PAGE EXTRACT:
Refer [OpenSearch's Index State Management plugin][opensearch  index state management] and
[Index State Management in Amazon OpenSearch Service].

Compared to [OpenSearch] and [ElasticSearch], ISM for Amazon's managed OpenSearch service has several differences:

- The managed OpenSearch service supports the three unique ISM operations `warm_migration`, `cold_migration`, and
  `cold_delete`.

  If one's domain has [UltraWarm storage] enabled, the `warm_migration` action transitions indices to warm storage.<br/>
  If one's domain has [cold storage] enabled, the `cold_migration` action transitions indices to cold storage, and the
  `cold_delete` action deletes them from cold storage.

  Should one of these actions not complete within the set timeout period, the migration or deletion of the affected
  indices will continue.<br/>
  Setting an `error_notification` for one of the above actions will send a notification about the action failing,
  should it not complete within the timeout period, but the notification is only for one's own reference. The actual
  operation has no inherent timeout, and will continue to run until it eventually succeeds or fails.

- \[should the domain run OpenSearch or Elasticsearch 7.4 or later] The managed OpenSearch service supports the ISM
  `open` and `close` operations.

PROMPT 1: Update the text read from each page in the listing so that "dan-1608" becomes "user-1608" everywhere, with nothing else altered. Leave out the pictures.
The listing that comes next is from a different source than the text above.

Records drawn from a dataset:
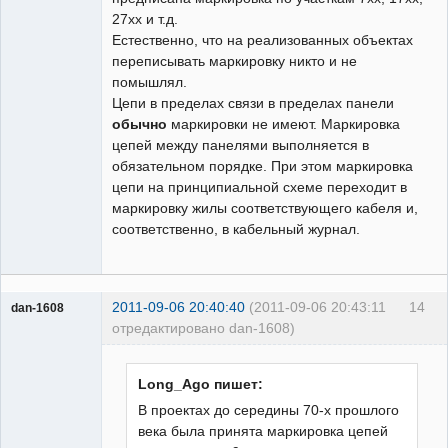
27хх и т.д.
Естественно, что на реализованных объектах
переписывать маркировку никто и не
помышлял.
Цепи в пределах связи в пределах панели
обычно
маркировки не имеют. Маркировка
цепей между панелями выполняется в
обязательном порядке. При этом маркировка
цепи на принципиальной схеме переходит в
маркировку жилы соответствующего кабеля и,
соответственно, в кабельный журнал.
2011-09-06 20:40:40
(2011-09-06 20:43:11
14
dan-1608
отредактировано dan-1608)
Пользователь
Неактивен
Long_Ago пишет:
В проектах до середины 70-х прошлого
века была принята маркировка цепей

PROMPT 2: Duplicate the text on Index State Management in Amazon OpenSearch Service word for word.

WRITTEN ANSWER 1:
27хх и т.д.
Естественно, что на реализованных объектах
переписывать маркировку никто и не
помышлял.
Цепи в пределах связи в пределах панели
обычно
маркировки не имеют. Маркировка
цепей между панелями выполняется в
обязательном порядке. При этом маркировка
цепи на принципиальной схеме переходит в
маркировку жилы соответствующего кабеля и,
соответственно, в кабельный журнал.
2011-09-06 20:40:40
(2011-09-06 20:43:11
14
user-1608
отредактировано user-1608)
Пользователь
Неактивен
Long_Ago пишет:
В проектах до середины 70-х прошлого
века была принята маркировка цепей

WRITTEN ANSWER 2:
Refer [OpenSearch's Index State Management plugin][opensearch  index state management] and
[Index State Management in Amazon OpenSearch Service].

Compared to [OpenSearch] and [ElasticSearch], ISM for Amazon's managed OpenSearch service has several differences:

- The managed OpenSearch service supports the three unique ISM operations `warm_migration`, `cold_migration`, and
  `cold_delete`.

  If one's domain has [UltraWarm storage] enabled, the `warm_migration` action transitions indices to warm storage.<br/>
  If one's domain has [cold storage] enabled, the `cold_migration` action transitions indices to cold storage, and the
  `cold_delete` action deletes them from cold storage.

  Should one of these actions not complete within the set timeout period, the migration or deletion of the affected
  indices will continue.<br/>
  Setting an `error_notification` for one of the above actions will send a notification about the action failing,
  should it not complete within the timeout period, but the notification is only for one's own reference. The actual
  operation has no inherent timeout, and will continue to run until it eventually succeeds or fails.

- \[should the domain run OpenSearch or Elasticsearch 7.4 or later] The managed OpenSearch service supports the ISM
  `open` and `close` operations.